If we look at the most harmful event in terms of population health, i.e. Tornado, we can see that compare to other months, tornado have relatively lower impact on population health during May, June, July, August, and September.
Next, I am going to explore which types of events have the greatest economic consequences? The main variables that indicate economic consequences are property damage (PROPDMG) and crop damage (CROPDMG). They have associated variables PROPDMGEXP and CROPDMGEXP, which indicates how big those damage are, i.e. K stands for thousands of dollar, M stands for millions of dollar, and B stand for billions of dollar. However, there are other values in the associated variables other than “K”, “M”, and “B”:
print(unique(noaa_data$PROPDMGEXP))
## [1] "K" "M" "" "B" "m" "+" "0" "5" "6" "?" "4" "2" "3" "h" "7" "H" "-" "1" "8"

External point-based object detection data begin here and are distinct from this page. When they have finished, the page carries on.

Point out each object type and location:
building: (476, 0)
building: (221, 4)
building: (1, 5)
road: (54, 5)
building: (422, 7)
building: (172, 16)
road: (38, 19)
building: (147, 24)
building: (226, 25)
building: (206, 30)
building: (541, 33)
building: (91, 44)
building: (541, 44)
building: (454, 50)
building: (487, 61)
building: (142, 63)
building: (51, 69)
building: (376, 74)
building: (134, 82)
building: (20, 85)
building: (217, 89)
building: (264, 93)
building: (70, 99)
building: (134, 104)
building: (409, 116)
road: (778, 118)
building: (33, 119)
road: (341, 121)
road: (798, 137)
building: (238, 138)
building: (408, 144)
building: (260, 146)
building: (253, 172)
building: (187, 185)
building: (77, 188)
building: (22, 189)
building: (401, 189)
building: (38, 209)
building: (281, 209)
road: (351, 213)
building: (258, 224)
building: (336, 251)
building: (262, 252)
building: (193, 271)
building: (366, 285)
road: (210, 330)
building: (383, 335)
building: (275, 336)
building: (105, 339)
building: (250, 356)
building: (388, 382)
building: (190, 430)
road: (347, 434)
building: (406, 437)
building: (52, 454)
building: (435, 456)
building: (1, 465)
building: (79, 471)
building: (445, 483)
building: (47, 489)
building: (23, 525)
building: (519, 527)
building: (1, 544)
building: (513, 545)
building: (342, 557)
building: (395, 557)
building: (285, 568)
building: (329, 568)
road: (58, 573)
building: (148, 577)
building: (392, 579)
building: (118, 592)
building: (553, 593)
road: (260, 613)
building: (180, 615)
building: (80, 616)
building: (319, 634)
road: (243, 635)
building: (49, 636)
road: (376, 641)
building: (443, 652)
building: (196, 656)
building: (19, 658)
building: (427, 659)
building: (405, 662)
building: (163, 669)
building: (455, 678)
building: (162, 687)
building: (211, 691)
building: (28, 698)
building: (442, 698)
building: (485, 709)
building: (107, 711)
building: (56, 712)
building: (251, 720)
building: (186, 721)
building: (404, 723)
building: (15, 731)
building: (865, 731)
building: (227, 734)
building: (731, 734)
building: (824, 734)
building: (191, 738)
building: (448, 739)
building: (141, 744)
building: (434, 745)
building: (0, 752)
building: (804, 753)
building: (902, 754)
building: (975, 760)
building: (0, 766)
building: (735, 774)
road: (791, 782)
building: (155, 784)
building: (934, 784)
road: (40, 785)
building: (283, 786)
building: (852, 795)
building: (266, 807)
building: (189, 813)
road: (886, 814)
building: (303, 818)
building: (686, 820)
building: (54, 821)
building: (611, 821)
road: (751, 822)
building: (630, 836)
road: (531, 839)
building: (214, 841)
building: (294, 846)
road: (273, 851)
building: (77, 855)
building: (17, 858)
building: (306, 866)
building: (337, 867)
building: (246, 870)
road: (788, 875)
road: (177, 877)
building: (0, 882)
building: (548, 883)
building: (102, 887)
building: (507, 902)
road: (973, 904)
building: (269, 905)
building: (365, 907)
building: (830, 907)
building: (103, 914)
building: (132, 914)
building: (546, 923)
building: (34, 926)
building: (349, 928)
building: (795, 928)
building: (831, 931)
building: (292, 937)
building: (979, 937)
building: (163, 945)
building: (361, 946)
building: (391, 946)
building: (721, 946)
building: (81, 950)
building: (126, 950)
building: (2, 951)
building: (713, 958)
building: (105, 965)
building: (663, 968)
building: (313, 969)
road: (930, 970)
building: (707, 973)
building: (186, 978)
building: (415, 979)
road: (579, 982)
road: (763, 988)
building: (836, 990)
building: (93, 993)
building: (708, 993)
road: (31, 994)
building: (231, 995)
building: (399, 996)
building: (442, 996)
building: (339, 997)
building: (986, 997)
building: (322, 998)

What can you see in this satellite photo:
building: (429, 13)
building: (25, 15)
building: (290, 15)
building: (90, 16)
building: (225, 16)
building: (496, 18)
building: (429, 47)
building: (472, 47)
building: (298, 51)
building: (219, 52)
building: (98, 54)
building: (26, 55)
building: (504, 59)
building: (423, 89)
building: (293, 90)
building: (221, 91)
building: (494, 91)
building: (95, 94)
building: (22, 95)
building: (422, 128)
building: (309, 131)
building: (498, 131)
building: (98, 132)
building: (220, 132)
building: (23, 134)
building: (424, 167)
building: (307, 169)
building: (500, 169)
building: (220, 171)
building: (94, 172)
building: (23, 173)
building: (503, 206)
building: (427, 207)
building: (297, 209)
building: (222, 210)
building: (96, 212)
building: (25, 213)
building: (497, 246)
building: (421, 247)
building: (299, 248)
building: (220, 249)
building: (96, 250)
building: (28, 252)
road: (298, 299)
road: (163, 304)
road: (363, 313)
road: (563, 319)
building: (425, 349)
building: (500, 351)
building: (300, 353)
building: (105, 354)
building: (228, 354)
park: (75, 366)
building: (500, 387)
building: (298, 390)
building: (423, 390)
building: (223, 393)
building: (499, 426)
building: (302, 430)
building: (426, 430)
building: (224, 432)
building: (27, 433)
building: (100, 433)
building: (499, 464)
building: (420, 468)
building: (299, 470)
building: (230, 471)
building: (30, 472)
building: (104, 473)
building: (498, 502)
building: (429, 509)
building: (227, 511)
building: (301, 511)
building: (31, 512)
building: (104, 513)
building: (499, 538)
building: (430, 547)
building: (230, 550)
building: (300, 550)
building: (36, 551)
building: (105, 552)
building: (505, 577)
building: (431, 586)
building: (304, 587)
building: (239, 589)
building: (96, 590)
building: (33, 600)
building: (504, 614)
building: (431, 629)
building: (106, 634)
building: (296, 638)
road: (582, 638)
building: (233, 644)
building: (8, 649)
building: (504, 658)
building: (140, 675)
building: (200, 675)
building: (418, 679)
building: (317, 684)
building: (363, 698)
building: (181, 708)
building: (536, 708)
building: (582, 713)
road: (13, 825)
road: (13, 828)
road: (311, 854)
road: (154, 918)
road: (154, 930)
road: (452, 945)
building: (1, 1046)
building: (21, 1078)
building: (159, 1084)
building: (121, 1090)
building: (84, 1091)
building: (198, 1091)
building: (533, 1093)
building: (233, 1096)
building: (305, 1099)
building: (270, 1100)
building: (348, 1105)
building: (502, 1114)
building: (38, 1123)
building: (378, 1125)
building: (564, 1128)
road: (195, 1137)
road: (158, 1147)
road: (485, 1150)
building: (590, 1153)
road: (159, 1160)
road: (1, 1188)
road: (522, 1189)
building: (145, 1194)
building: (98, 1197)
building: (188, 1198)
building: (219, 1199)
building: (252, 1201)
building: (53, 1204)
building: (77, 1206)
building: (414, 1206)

print(unique(noaa_data$CROPDMGEXP))
## [1] "" "M" "K" "m" "B" "?" "0" "k" "2"
For example, “+”, “-”, “?”, and numeric values. I’m going to assume that those values mean that corresponding damage is less than 100 dollars and thus a lot smaller than 1000, and will be excluded from the analysis (will return na values).
library(dplyr)
noaa_data <- noaa_data %>%
mutate(propdm_adjusted = case_when(
PROPDMGEXP == "h" ~ PROPDMG * 100,
PROPDMGEXP == "H" ~ PROPDMG * 100,
PROPDMGEXP == "K" ~ PROPDMG * 1000,
PROPDMGEXP == "m" ~ PROPDMG * 1000000,
PROPDMGEXP == "M" ~ PROPDMG * 1000000,
PROPDMGEXP == "B" ~ PROPDMG * 1000000000,
TRUE ~ NA_real_ # if no "K", "M", "B",then return NA
)) %>%
mutate(cropdm_adjusted = case_when(
CROPDMGEXP == "K" ~ CROPDMG * 1000,
CROPDMGEXP == "k" ~ CROPDMG * 1000,
CROPDMGEXP == "M" ~ CROPDMG * 1000000,
CROPDMGEXP == "m" ~ CROPDMG * 1000000,
CROPDMGEXP == "B" ~ CROPDMG * 1000000000,
TRUE ~ NA_real_ # if no "K", "M", "B",then return NA
))
Then sum up property and crop damage together as a indicator for economic impact:
noaa_data$propdm_adjusted[is.na(noaa_data$propdm_adjusted)] <- 0
noaa_data$cropdm_adjusted[is.na(noaa_data$cropdm_adjusted)] <- 0
noaa_data$eco_dam <- noaa_data$propdm_adjusted + noaa_data$cropdm_adjusted
Then calculate the max economic impact and display the top 10 types of events:
library(dplyr)
ED_max <- noaa_data %>%
group_by(EVTYPE) %>%
summarise(total_ED = sum(eco_dam, na.rm = TRUE)) %>%
arrange(desc(total_ED))
# display the top 10 most harmful events
head(ED_max,10)
## # A tibble: 10 × 2
## EVTYPE total_ED
## <fct> <dbl>
## 1 FLOOD 150319678250
## 2 HURRICANE/TYPHOON 71913712800
## 3 TORNADO 57352113590
## 4 STORM SURGE 43323541000
## 5 HAIL 18758221670
## 6 FLASH FLOOD 17562128610
## 7 DROUGHT 15018672000
## 8 HURRICANE 14610229010
## 9 RIVER FLOOD 10148404500
## 10 ICE STORM 8967041310
As shown in the table above, the types of events that have most economic damage are (descending order): Flood, Hurricane/Typhoon, Tornado, Storm sruge, Hail, Flash Flood, Drought, Hurricane, River Flood, and Ice storm.